I am from “you could do anything you want.”
I could do anything, as long as it’s pointless. Anything I want, except I’ve never wanted.
I am from encouragement and expectation to do well in school, easily met.
To go to college.
To get a good job.
To support a family and live comfortably.
To have a happy life.
I need a better reason. A real reason. Why does no one seem to have one, or even to ask? What makes anyone else think living is worthwhile, and why can’t they tell me about it?
I am from stories of far-away places and people that have long turned to dust and been forgotten. Some were real, some were imagined. None of them were relevant. All of them were more interesting and more true than what I saw around me: this world, these people, myself.
Are there even any stories worth telling, here? Does anyone even remember what truth is?
I am from old libraries and older books, written long before the world was as it is.

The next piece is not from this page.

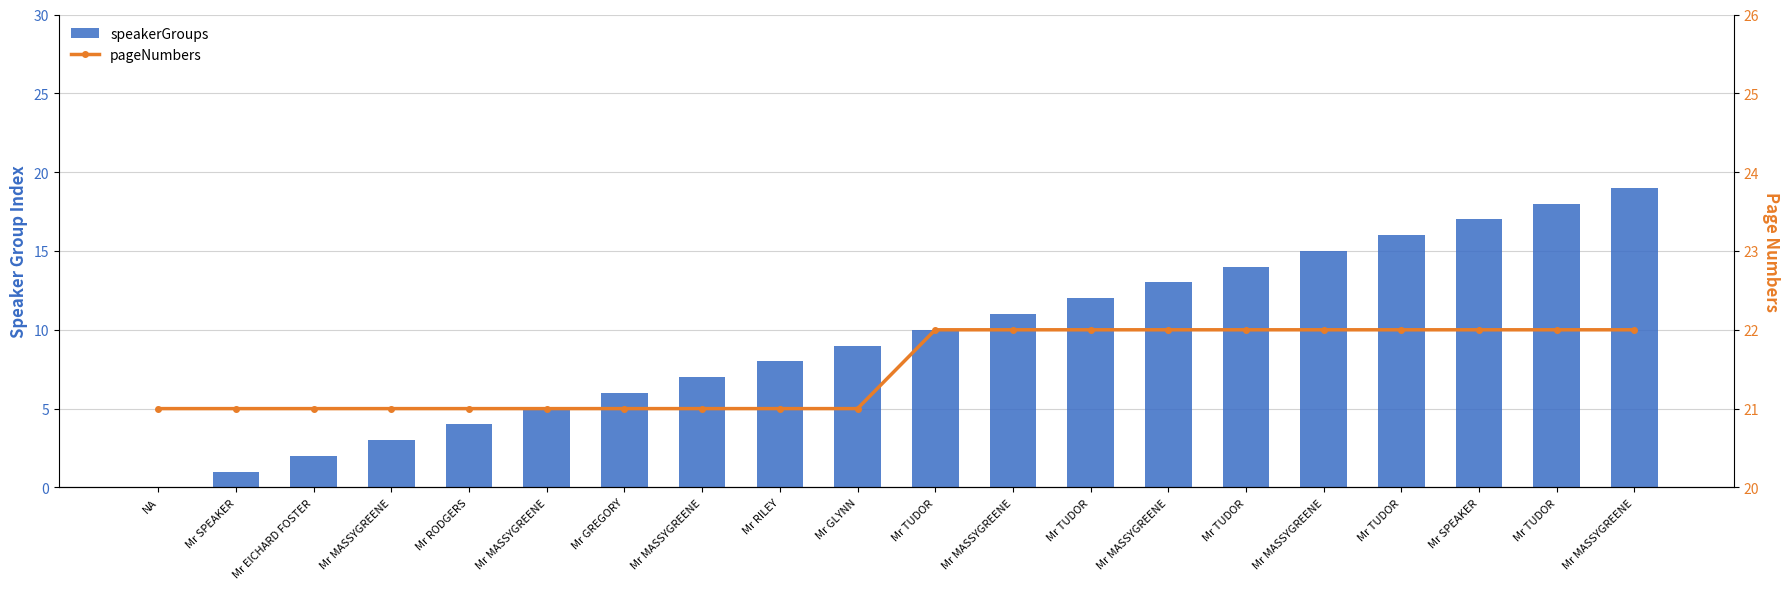

At how many categories does at least one series exceed 1?

20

Maybe not everything is dust; maybe someone remembers.
There are no references to the American dream here; there are no references to America. These are far older than that. They speak about important things.
I am from academia.
I could write you a thesis on the relational ontology of human persons. “ποιήσωμεν ἄνθρωπον κατ᾽ εἰκόνα ἡμετέραν καὶ καθ᾽ ὁμοίωσιν.”1
It would include sections on marriage, friendship, community. It would have hundreds of footnotes, all meticulously done by hand, Chicago style.
None of them would reference personal experience.
I am from emptiness: empty world, empty life, empty self. But I have to change.
“αὐτὸς γὰρ ἐνηνθρώπησεν, ἵνα ἡμεῖς θεοποιηθῶμεν.”2
I was reminded. Theology is in the end something you have to live, with others. That’s what God did.
1Gen. 1:26 LXX
2Athanasius, Contra Gentes and De Incarnatione, ed. and trans. Robert W. Thompson (Oxford: Clarendon Press, 1971), 268.